Beberapa menit kemudian, pintu rumah penyembuhan dibuka. Seorang Sprite tua berjubah biru toska, berhidung panjang, dan berkacamata bundar keluar dengan eskpresi jengkel.
"Aku sudah menyampaikan pada utusan Ratu yang datang pagi ini, kalau aku sedang sibuk. Jadi, tolong ampuni kelancanganku, Tuan-tuan yang baik. Aku tidak bisa ikut kalian ke istana sekarang."
"Oh, tidak, kami tidak datang kemari untuk membawa Anda ke Paviliun, Profesor," kata salah satu punggawa tenang. "Ratu paham sekali aturan kerja rumah penyembuhan yang aman dan tentram ini.

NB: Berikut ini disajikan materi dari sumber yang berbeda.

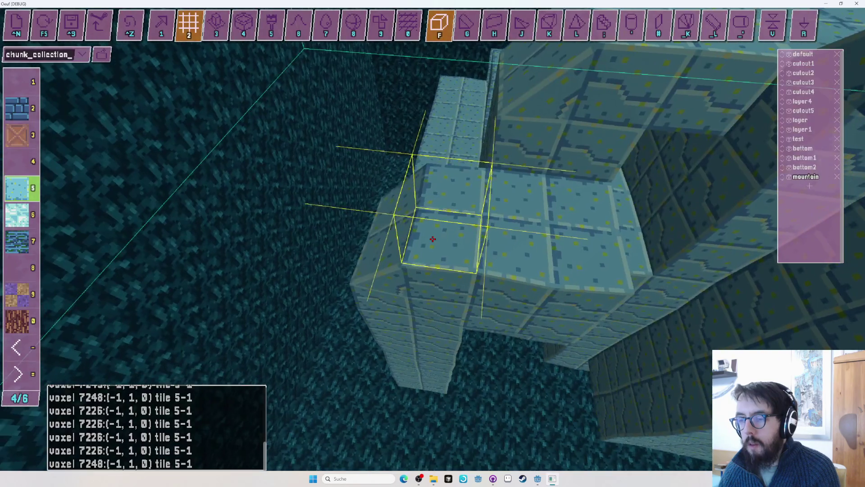
key("Tab")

Maka dari itu, beliau membatalkan pertemuan dan menyuruh kami menyampaikan surat ini kepada Anda."
Punggawa itu lalu mengeluarkan secarik perkamen yang digulung dengan pita emas dari balik jubahnya, kemudian menyodorkannya kepada Leafygreen.
"Apa ini urusan yang begitu mendesak?" Leafygreen tampak kebingungan.
"Mendesak itu bisa jadi, tapi apa persisnya, kami tidak boleh tahu," sahut punggawa pertama.
"Oh, ya, ada satu hal lagi yang dititipkan Ratu kepada kami," sambung punggawa kedua.
"Apa itu, kalau boleh tahu?" tanya Leafygreen hati-hati.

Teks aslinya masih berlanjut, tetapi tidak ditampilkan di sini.